§ **What is expected**: Give the listing below as a two-column CSV with the headers text and answer, one row for each text paired with its answer. Put each field in quotes, replace line breaks with spaces, and leave out the pictures.

Dataset excerpt:
--------
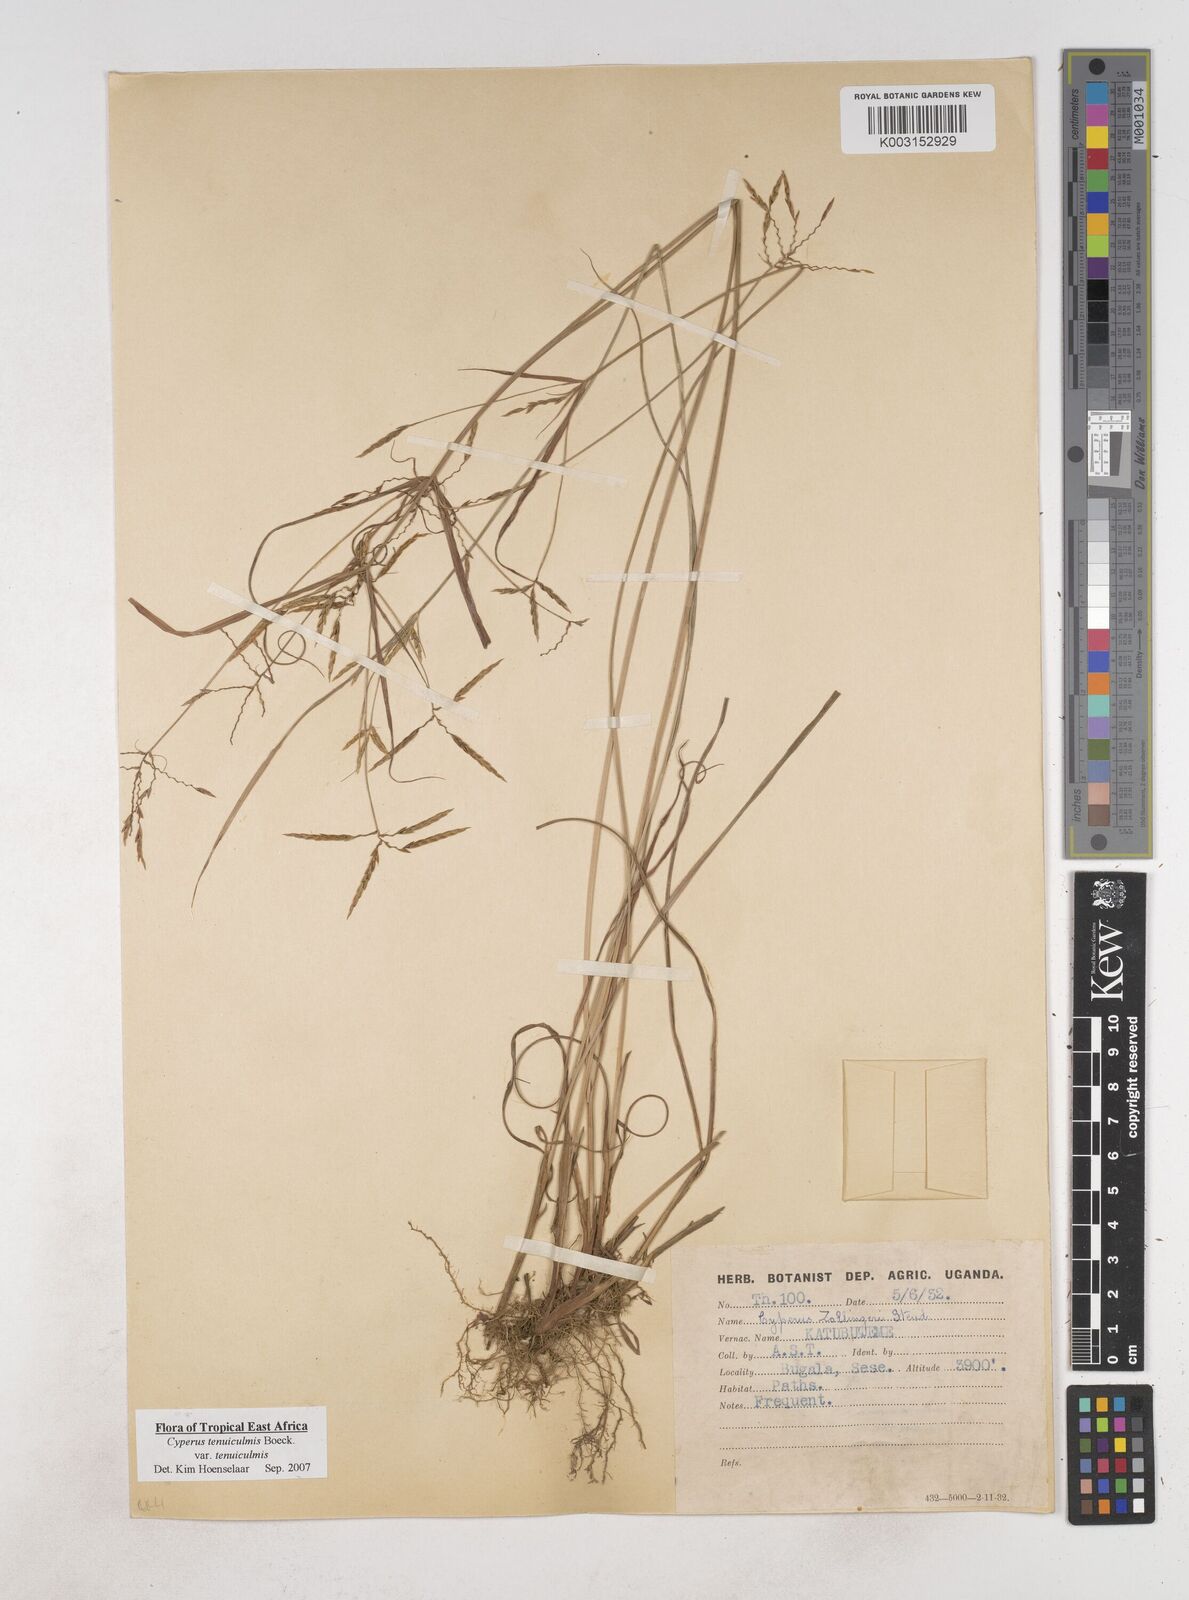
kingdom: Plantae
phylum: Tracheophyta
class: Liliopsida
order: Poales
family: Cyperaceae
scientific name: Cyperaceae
--------
§ **Solution**:
text,answer
"kingdom:","Plantae"
"phylum:","Tracheophyta"
"class:","Liliopsida"
"order:","Poales"
"family:","Cyperaceae"
"scientific name:","Cyperaceae"